» **Exercise brief**:
For the material that follows, state how many lines contain the word "text", and add nothing.

» **Data to process**:
*-*-*
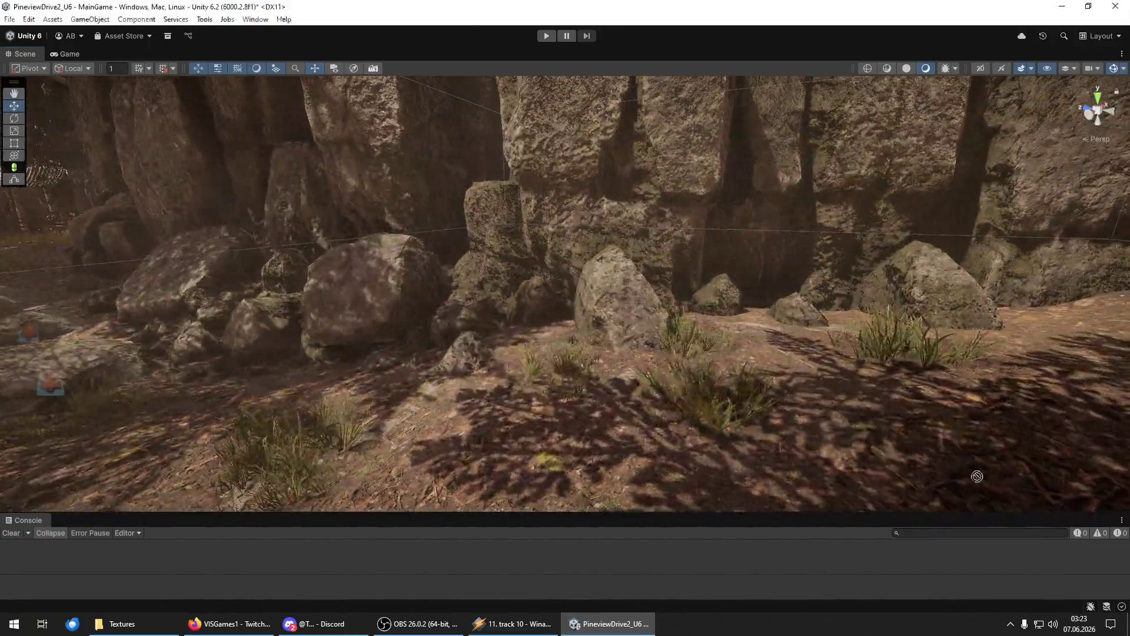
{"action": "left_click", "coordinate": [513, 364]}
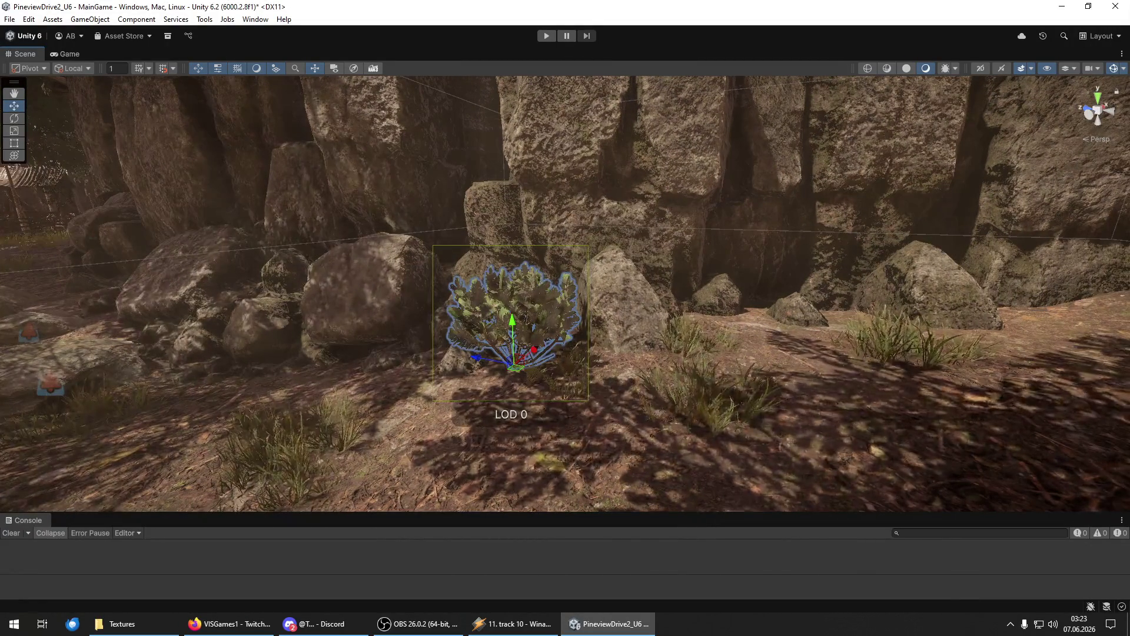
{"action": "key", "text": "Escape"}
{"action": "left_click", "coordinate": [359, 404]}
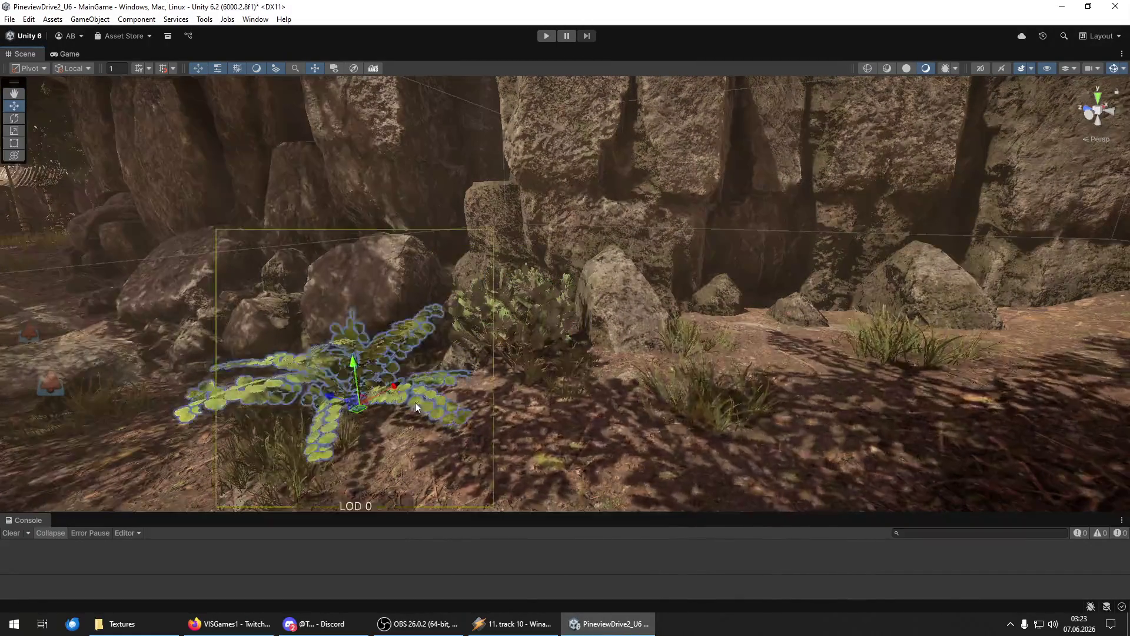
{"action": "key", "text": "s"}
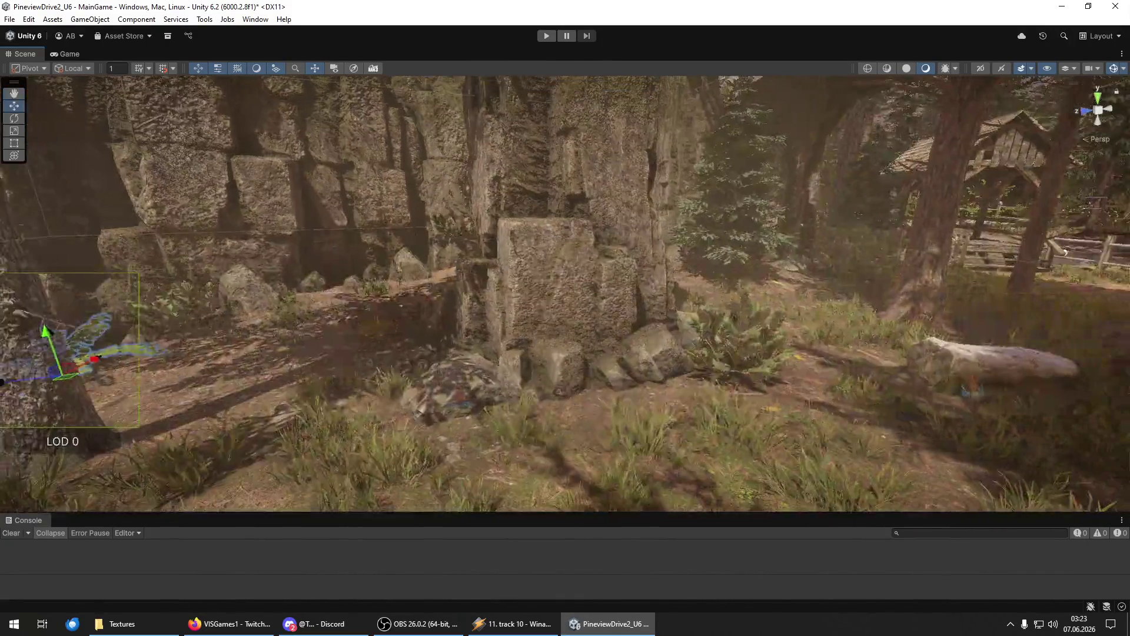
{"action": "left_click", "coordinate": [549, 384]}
*-*-*
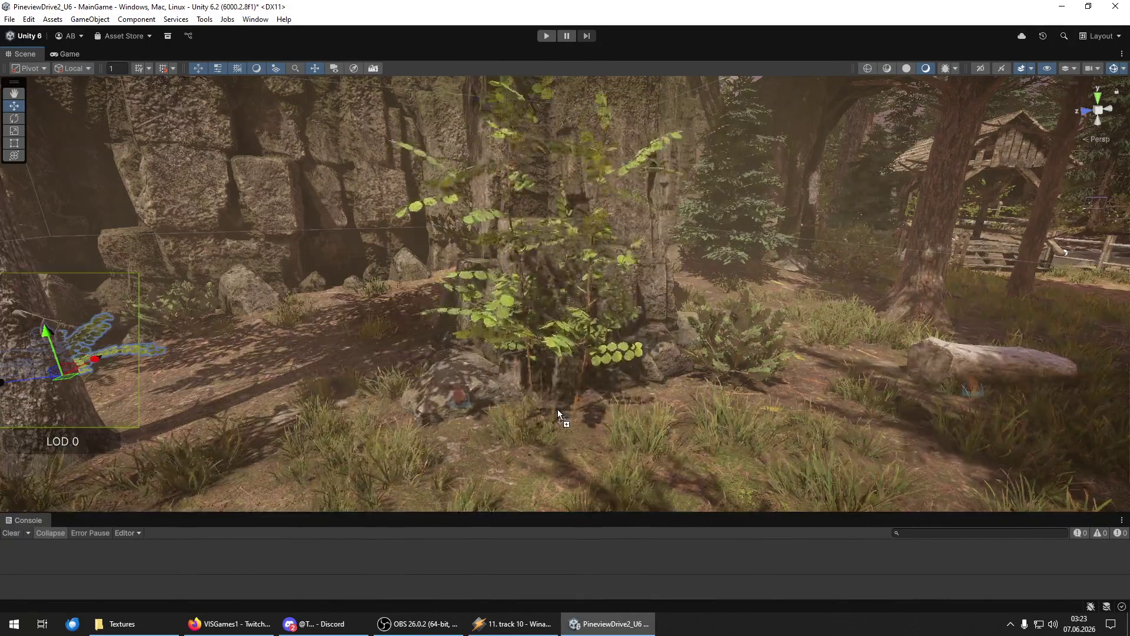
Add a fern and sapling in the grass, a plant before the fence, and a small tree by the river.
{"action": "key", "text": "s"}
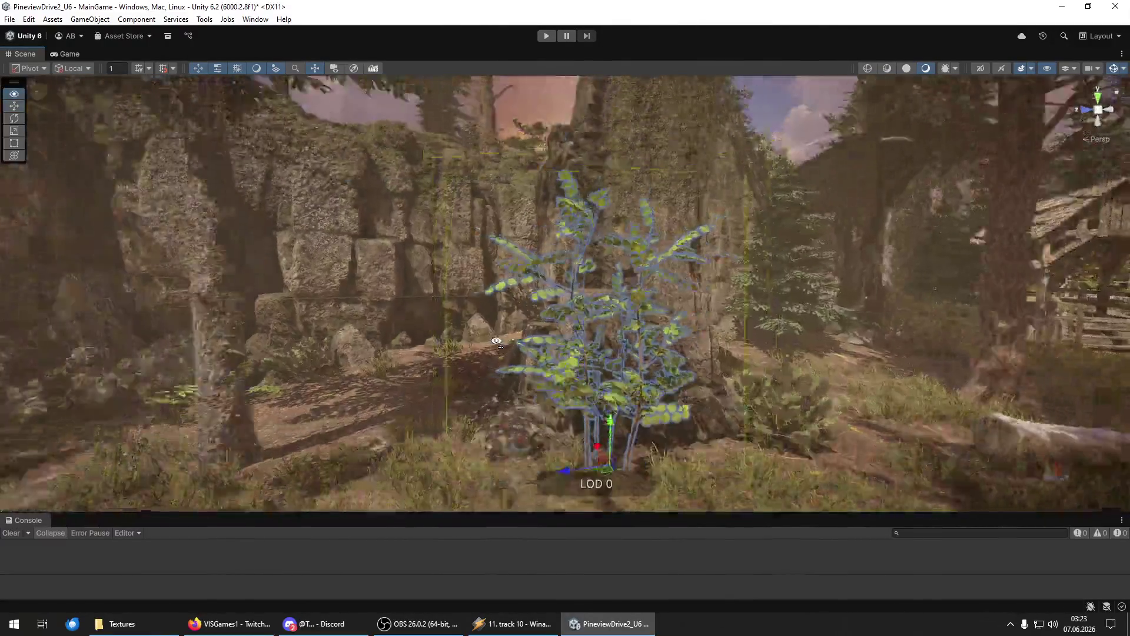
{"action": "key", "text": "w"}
*-*-*
» **Answer box**:
4